PROMPT. Reproduce verbatim the passage of the gravestone epitaphs post below, starting at "Anna Wallace" and ending at "For not rising.".

EXCERPT PROVIDED.
+ + +
OT: Actual epitaths (long but too good to not share)

OT: Actual epitaths (long but too good to not share)

Post by Brynn Robbi » Tue, 18 May 1999 04:00:00



 Actual epitaphs from gravestones ...

  On the grave of Ezekial Aikle in East Dalhousie Cemetery,
 Nova Scotia:

             Here lies
             Ezekial Aikle
             Age 102
             The Good
             Die Young.

  In a London, England cemetery:

             Ann Mann
             Here lies Ann Mann,
             Who lived an old maid
             But died an old Mann.
             Dec. 8, 1767

  In a Ribbesford, England, cemetery:

             Anna Wallace
             The children of Israel wanted bread
             And the Lord sent them manna,    
             Old clerk Wallace wanted a wife,
             And the Devil sent him Anna.

  Playing with names in a Ruidoso, New Mexico, cemetery:

             Here lies
             Johnny Yeast
             Pardon me
             For not rising.

  Memory of an accident in a Uniontown, Pennsylvania
  cemetery:

             Here lies the body
             of Jonathan Blake
             Stepped on the gas
             Instead of the brake.
In a Silver City, Nevada, cemetery:

             Here lays Butch,
             We planted him raw.
             He was quick on the trigger,
             But slow on the draw.

 A widow wrote this epitaph in a Vermont cemetery:

             Sacred to the memory of
             my husband John Barnes
             who died January 3, 1803
             His comely young widow, aged 23, has
             many qualifications of a good wife, and
             yearns to be comforted.

  A lawyer's epitaph in England:

             Sir John Strange
             Here lies an honest lawyer,
             And that is Strange.

  Someone determined to be anonymous in Stowe, Vermont:

             I was somebody.
             Who, is no business
             Of yours.

  Lester Moore was a Wells, Fargo Co. station agent for Naco,
  Arizona in the cowboy days of the 1880's.  He's buried in the Boot
Hill       Cemetery in  Tombtone, Arizona:

             Here lies Lester Moore
             Four slugs from a .44
             No Les No More.

  In a Georgia cemetery:

             "I told you I was sick!"
+ + +
DATA.
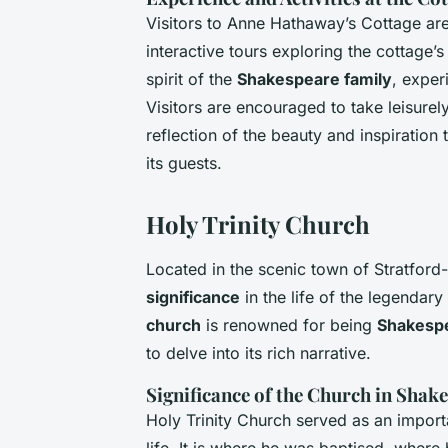
Visitors to Anne Hathaway’s Cottage are 
interactive tours exploring the cottage’s
spirit of the
Shakespeare family
, exper
Visitors are encouraged to take leisurely
reflection of the beauty and inspiration 
its guests.
Holy Trinity Church
Located in the scenic town of Stratfor
significance
in the life of the legendar
church
is renowned for being
Shakespea
to delve into its rich narrative.
Significance of the Church in Shake
Holy Trinity Church served as an import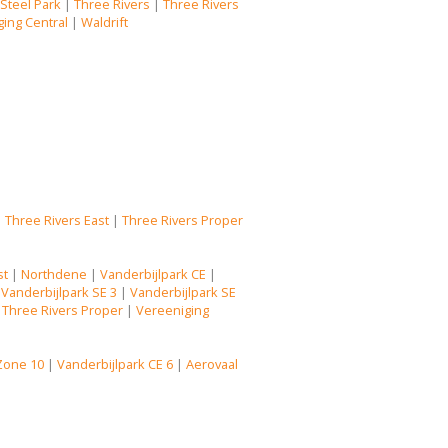
|
Steel Park
|
Three Rivers
|
Three Rivers
ing Central
|
Waldrift
|
Three Rivers East
|
Three Rivers Proper
st
|
Northdene
|
Vanderbijlpark CE
|
|
Vanderbijlpark SE 3
|
Vanderbijlpark SE
|
Three Rivers Proper
|
Vereeniging
Zone 10
|
Vanderbijlpark CE 6
|
Aerovaal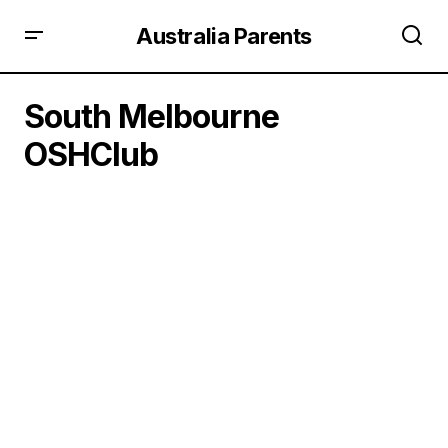
Australia Parents
South Melbourne
OSHClub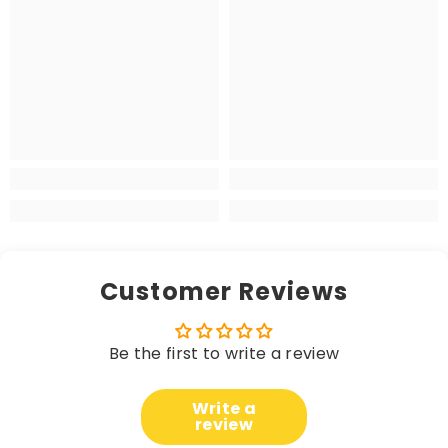
Customer Reviews
Be the first to write a review
Write a
review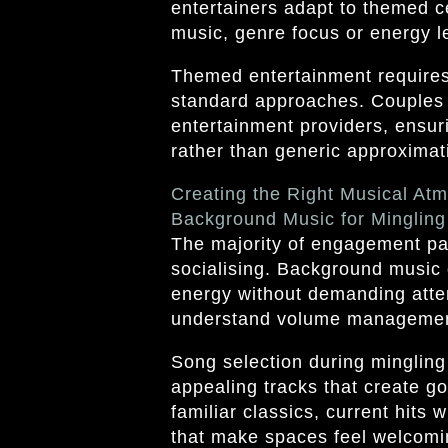
entertainers adapt to themed ce
music, genre focus or energy le
Themed entertainment requires l
standard approaches. Couples 
entertainment providers, ensur
rather than generic approximat
Creating the Right Musical At
Background Music for Mingling
The majority of engagement par
socialising. Background music 
energy without demanding atten
understand volume management,
Song selection during mingling
appealing tracks that create go
familiar classics, current hits
that make spaces feel welcomi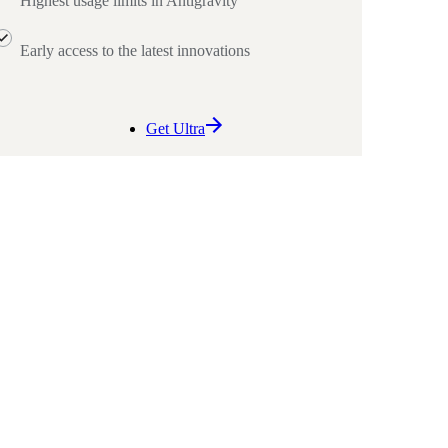
Highest usage limits in Antigravity
Early access to the latest innovations
Get Ultra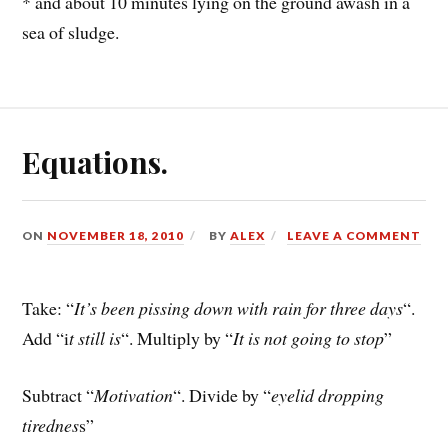
* and about 10 minutes lying on the ground awash in a
sea of sludge.
Equations.
ON
NOVEMBER 18, 2010
BY
ALEX
LEAVE A COMMENT
Take: “
It’s been pissing down with rain for three days
“.
Add “i
t still is
“. Multiply by “
It is not going to stop
”
Subtract “
Motivation
“. Divide by “
eyelid dropping
tirednes
s”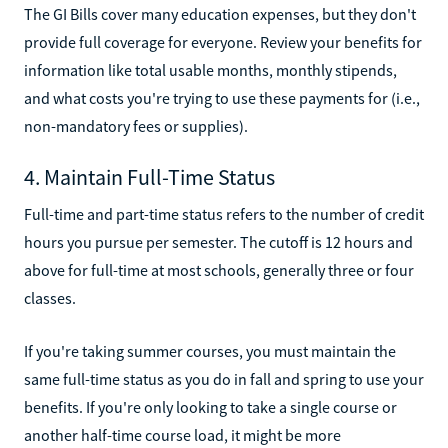
The GI Bills cover many education expenses, but they don't
provide full coverage for everyone. Review your benefits for
information like total usable months, monthly stipends,
and what costs you're trying to use these payments for (i.e.,
non-mandatory fees or supplies).
4. Maintain Full-Time Status
Full-time and part-time status refers to the number of credit
hours you pursue per semester. The cutoff is 12 hours and
above for full-time at most schools, generally three or four
classes.
If you're taking summer courses, you must maintain the
same full-time status as you do in fall and spring to use your
benefits. If you're only looking to take a single course or
another half-time course load, it might be more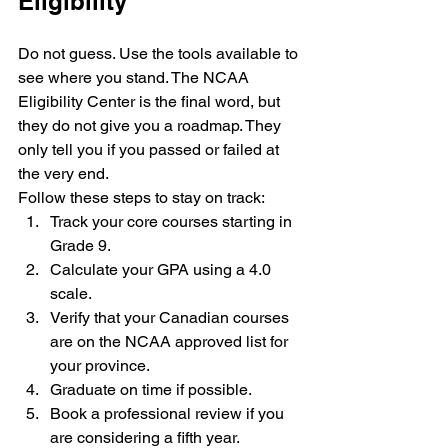
Eligibility
Do not guess. Use the tools available to 
see where you stand. The NCAA 
Eligibility Center is the final word, but 
they do not give you a roadmap. They 
only tell you if you passed or failed at 
the very end.
Follow these steps to stay on track:
Track your core courses starting in 
Grade 9.
Calculate your GPA using a 4.0 
scale.
Verify that your Canadian courses 
are on the NCAA approved list for 
your province.
Graduate on time if possible.
Book a professional review if you 
are considering a fifth year.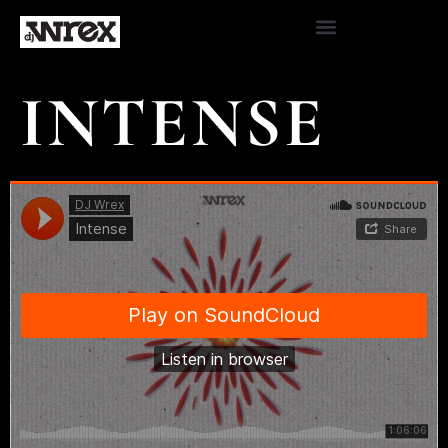
INTENSE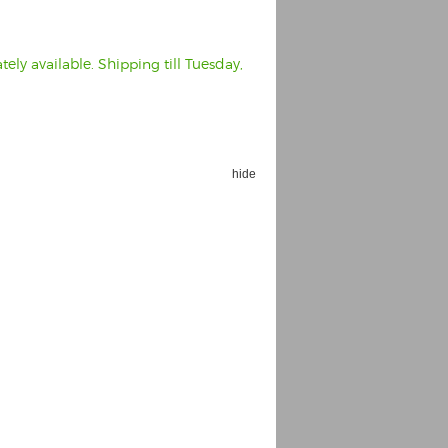
ely available. Shipping till Tuesday,
hide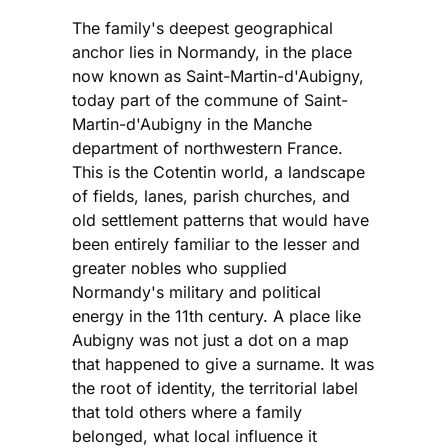
The family's deepest geographical
anchor lies in Normandy, in the place
now known as Saint-Martin-d'Aubigny,
today part of the commune of Saint-
Martin-d'Aubigny in the Manche
department of northwestern France.
This is the Cotentin world, a landscape
of fields, lanes, parish churches, and
old settlement patterns that would have
been entirely familiar to the lesser and
greater nobles who supplied
Normandy's military and political
energy in the 11th century. A place like
Aubigny was not just a dot on a map
that happened to give a surname. It was
the root of identity, the territorial label
that told others where a family
belonged, what local influence it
+ + +
EXERCISE RESPONSE.
Anna Wallace
             The children of Israel wanted bread
             And the Lord sent them manna,    
             Old clerk Wallace wanted a wife,
             And the Devil sent him Anna.

  Playing with names in a Ruidoso, New Mexico, cemetery:

             Here lies
             Johnny Yeast
             Pardon me
             For not rising.